Sempra Energy Gets Bankruptcy Court Approval of $9.45 Billion Oncor Deal

Sempra Energy took a step forward Wednesday in its pursuit of Oncor, the electricity transmissions business that has had takeover offers from a series of suitors, including, most recently, Warren Buffett's Berkshire Hathaway Energy.

A bankruptcy judge signed off on Sempra's proposed acquisition, which still needs approval from the Public Utility Commission of Texas. State regulators have squashed two earlier attempted buyouts of Oncor, one of the largest electricity transmissions businesses in the country.

Oncor is owned largely by Energy Future Holdings Corp., a Dallas power company that has been operating under bankruptcy protection since 2014. On Wednesday, Judge Christopher Sontchi authorized Energy Future to agree to sell its 80% stake in Oncor to Sempra.

Sempra's paying $9.45 billion for the Oncor stake, compared with the $9 billion offered by Berkshire Hathaway. Additionally, Sempra is in line for a $190 million breakup fee if the deal sours, compared with the $270 million breakup fee Berkshire was asking.

Sempra, of California, made its move on Oncor last month, days before the end of a go-shop period on the Berkshire Hathaway acquisition proposal.

Berkshire never got a chance to put its deal in front of Judge Sontchi, so it didn't qualify to collect the breakup fee that was part of that proposal. The night before a court hearing on the Berkshire proposal, Energy Future cut a new deal with Sempra, which owns San Diego Gas & Electric Co. and other companies.

Before its deal was scuttled, Mr. Buffett's energy company had already gained ground in Austin, reaching agreement with Texas regulatory staff and stakeholders over terms for the takeover.

The state PUC has protected Oncor zealously, concerned that avaricious owners might drain the company of the cash needed to meet power needs in Texas.

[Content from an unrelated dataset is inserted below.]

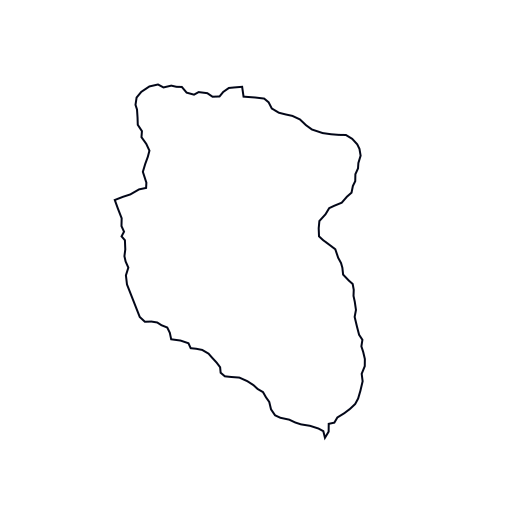 outline of Flora Rica, São Paulo, Brazil, rotated 252°
{"feature_id": "56859067B38081573660902", "entity_name": "Flora Rica", "entity_type": "district", "adm_level": 2, "iso_a3": "BRA", "parent_name": "Brazil", "parent_adm1": "São Paulo", "projection": "albers", "projection_center": [-51.376, -21.702], "detail": "fine", "context": "isolated", "style": "outline", "palette": "ink", "viewbox_px": 512, "rotation_deg": 252, "n_neighbors": 0, "source": "geoboundaries", "source_scale": "gbopen_adm2", "svg_char_len": 1960}
<svg xmlns="http://www.w3.org/2000/svg" viewBox="0 0 512 512"><g transform="rotate(252 256 256)"><path d="M237.9,333.5L245.2,328.4L250.2,324.8L255.2,322.0L263.0,324.2L269.7,327.1L274.2,335.0L278.9,340.4L279.6,346.0L280.2,354.0L284.3,360.8L286.7,366.4L292.7,369.8L296.5,373.5L303.1,375.8L307.8,380.1L312.8,382.1L319.1,386.5L325.9,387.5L330.9,386.8L337.7,383.7L343.3,378.9L345.6,372.2L348.6,365.0L352.3,357.4L355.7,352.8L359.0,348.3L364.9,344.0L372.3,340.0L378.0,333.9L381.5,327.9L385.2,322.0L391.4,316.6L398.3,315.5L403.2,312.4L407.0,304.2L411.4,293.4L421.2,295.1L423.0,287.5L424.2,282.1L422.2,275.6L419.0,270.6L420.9,263.9L425.9,260.0L429.6,252.1L428.6,246.9L432.8,240.5L439.7,237.7L441.5,232.6L444.2,228.1L444.9,220.1L449.4,215.8L450.2,207.0L447.6,197.7L443.6,191.4L437.0,188.1L432.1,188.1L424.2,186.1L417.3,184.1L410.0,186.1L404.4,183.8L396.5,186.3L389.1,187.2L383.8,183.8L377.8,179.1L371.0,174.4L359.6,174.4L354.7,172.5L355.5,165.4L353.4,155.5L353.4,147.8L352.9,139.0L343.9,139.3L333.4,139.9L326.0,137.3L319.9,138.0L316.2,134.2L311.5,136.2L302.6,133.7L296.5,130.8L291.0,130.3L284.4,131.0L277.8,126.3L268.8,124.5L233.9,126.6L227.8,130.0L226.0,136.2L223.3,141.5L219.4,144.7L215.4,149.5L209.6,150.3L203.0,149.6L198.9,158.1L193.9,164.8L188.5,165.4L186.3,170.4L183.3,175.8L177.8,180.7L173.1,182.7L166.8,185.6L161.3,187.5L155.9,186.3L151.2,189.2L148.7,194.8L145.5,202.6L139.6,209.1L133.8,213.8L129.1,216.4L124.4,220.6L118.6,221.8L113.1,223.5L105.5,222.9L98.6,224.9L94.6,229.2L90.1,237.0L85.5,241.9L82.0,246.7L77.8,254.9L72.6,262.1L68.6,265.9L61.8,265.4L66.5,270.8L73.9,273.3L73.3,279.0L77.3,283.5L79.2,291.4L81.6,298.3L84.6,304.6L88.9,309.1L95.5,313.6L103.9,318.7L111.3,320.1L117.6,325.4L124.4,327.7L131.6,328.3L137.5,328.3L143.4,331.3L149.2,329.7L157.6,330.2L167.6,331.0L173.8,334.4L182.0,335.8L187.9,336.4L193.6,338.5L199.5,339.3L203.9,336.7L211.4,333.1L218.1,334.5L223.0,334.7L228.9,333.6L237.9,333.5Z" fill="none" stroke="#020617" stroke-width="2"/></g></svg>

Years ago, regulators established "ringfencing" provisions, corporate governance safeguards that protected Oncor from Energy Future's financial excesses. The ringfence kept Oncor out of bankruptcy, and regulators want to make sure the safeguards stay in place under a new owner.

Sempra has said it would meet the same regulatory commitments as Berkshire, with a few exceptions. Cash-rich Berkshire agreed to pay off all the debt sitting above Oncor. Sempra says it will pay down the debt over time.

Judge Sontchi also granted preliminary approval Wednesday to a chapter 11 emergence plan for Energy Future, which is counting on the money from the sale of Oncor to pay off its debts. Both crucial motions were easily approved in the U.S. Bankruptcy Court in Wilmington, Del., as a New York hedge fund that controls much of the debt in Energy Future's case, Elliott Management Corp., backs both the sale to Sempra and the chapter 11 plan.

Elliott had threatened to block the sale to Berkshire as an unwarranted bargain for Oncor, a profitable company positioned in a growing segment of the Texas energy grid. When Energy Future's energy-producing and energy-retailing segments foundered financially because of falling prices, Oncor's steady cash production made it the company's crown jewel.

Oncor's value became apparent months into Energy Future's bankruptcy, which began in April 2014. NextEra Energy Inc. made a play for the transmissions company, a move that helped upend Energy Future's restructuring strategy.

An investment group led by Texas' Hunt Consolidated Inc. was Energy Future's first choice as a buyer, but conditions regulators imposed on the deal caused investors to walk away. NextEra got its chance to try to buy Oncor, but regulators rejected the deal as not in the public interest.

NextEra's takeover proposal carried a $275 million breakup fee, which the Florida company is trying to collect.